A fairly large TSP account is required to make this worthwhile. The rules require a participant to have at least $40,000 in their TSP account, they must make at least an initial $10,000 transfer to the Mutual Fund Window, and they can allocate no more than 25% of their account toward outside mutual funds.
However, the annual maintenance fee and administrative fees are rather high for what would amount to a $10,000 mutual fund investment.
Participants would do better to wait until they have a larger account balance so the associated fees make up a smaller percentage of their total investment. Otherwise, they are better off obtaining those investments through outside accounts (e.g. an IRA or a taxable brokerage account).
It will also be important to minimize fees by limiting the number of purchases made each year. One way to accomplish this is to make an initial one-time transfer to the Mutual Fund Window and reallocate their account once a year or as needed.
TSP Mutual Fund Manager Will Modernize Platform
The TSP’s new mutual fund window has been about 13 years in the making.
In 2009, Congress authorized (but didn’t require) the Federal Retirement Thrift Investment Board to offer the option to TSP participants after a survey indicated investors’ interest.
The Employee Thrift Advisory Council and the Board – which runs the Thrift Savings Plan – at first disagreed on creating the program. In 2014, the Board presented the results of several years of study, and the mutual fund window received unanimous approval the next year.
In 2019, recordkeeping service proposals started rolling in. The Board awarded the contract to Accenture Federal Services in 2020.
“It’s an honor to support the FRTIB to reimagine retirement services and improve the customer experience of the TSP,” Elaine Beeman wrote in November 2020.
Beeman is the civilian lead and senior managing director for Accenture Federal Services. She said Accenture will not only implement the mutual fund option but also create a more modern platform for TSP investors.
TSP Mobile App and More Ahead
Accenture aims to streamline routine TSP processes and reduce paperwork by introducing digital signatures, mobile check deposits for TSP rollovers, and a secure digital mailbox.

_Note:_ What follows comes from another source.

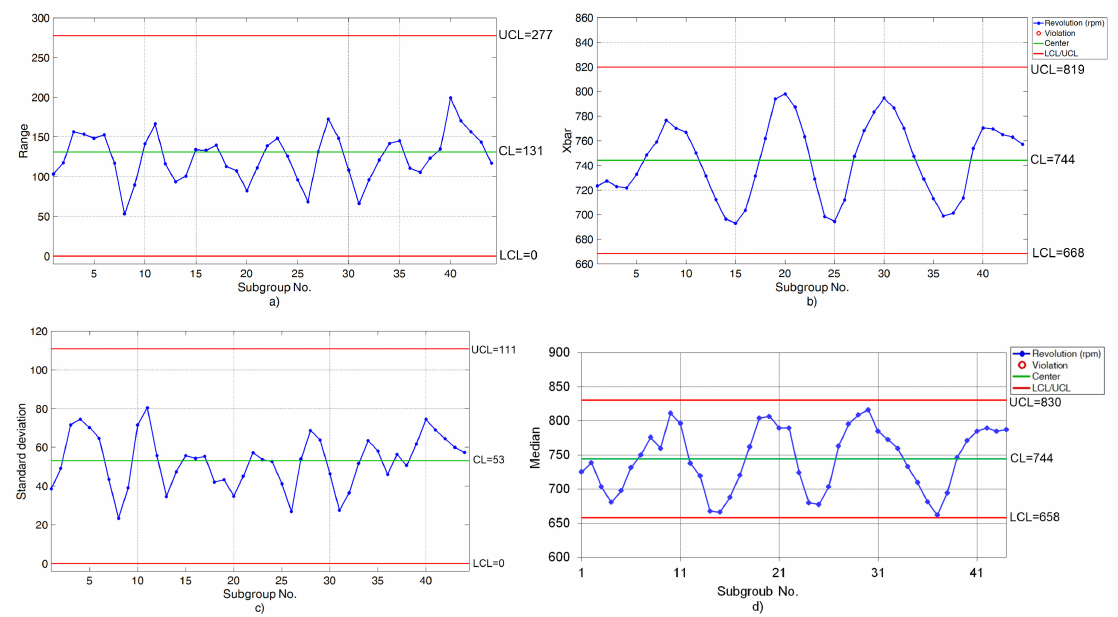
Figure 10. Control charts for the technological parameter of revolutions: ( a ) diagram of variation range, ( b ) diagram of arithmetic mean, ( c ) diagram of standard deviation, ( d ) diagram of the median. Table 9. Values of the center line and control limits for the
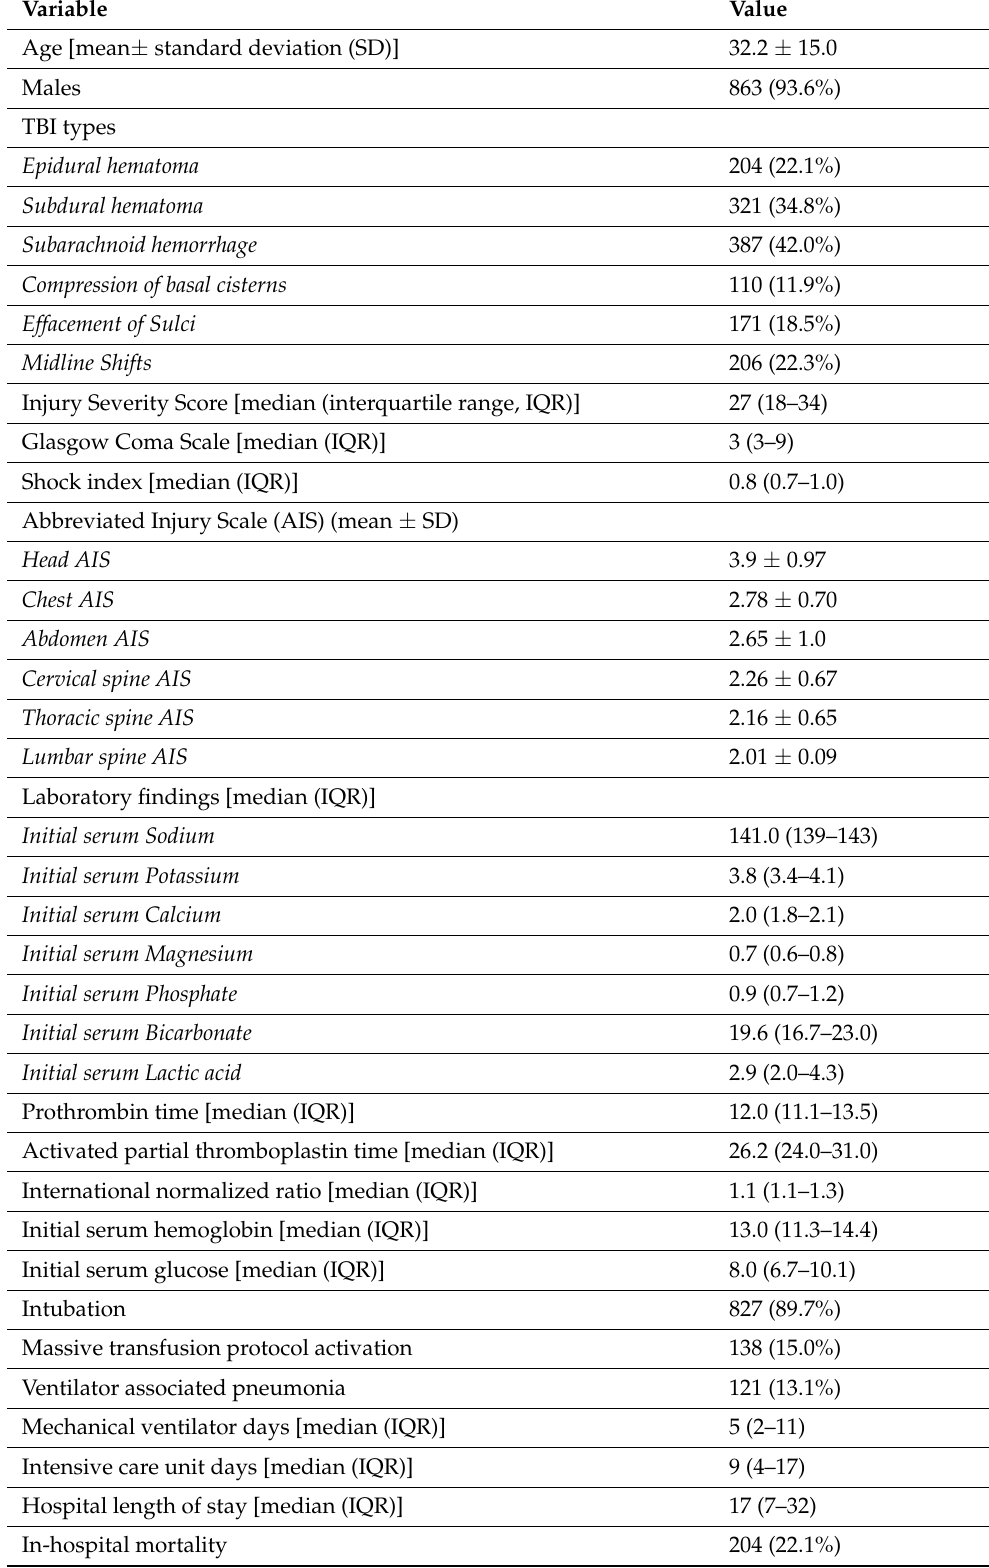
Table 1. Demographic and clinical variables of hospitalized traumatic brain injury patients (TBI) ( n =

Customer service expansions include 24-hour automated virtual assistance and a dedicated live chat “ThriftLine.” Users can also call ThriftLine’s hotline for phone assistance.
The TSP mobile app, slated for launch in mid-2022, will allow users to manage their TSP and communicate with virtual assistants. The app will feature easy log-in options tailored to your smartphone’s built-in software, like fingerprint access and facial recognition.
“The new functions will give participants more self-service options to meet the expectations of an increasingly digital, savvy TSP customer,” Beeman said.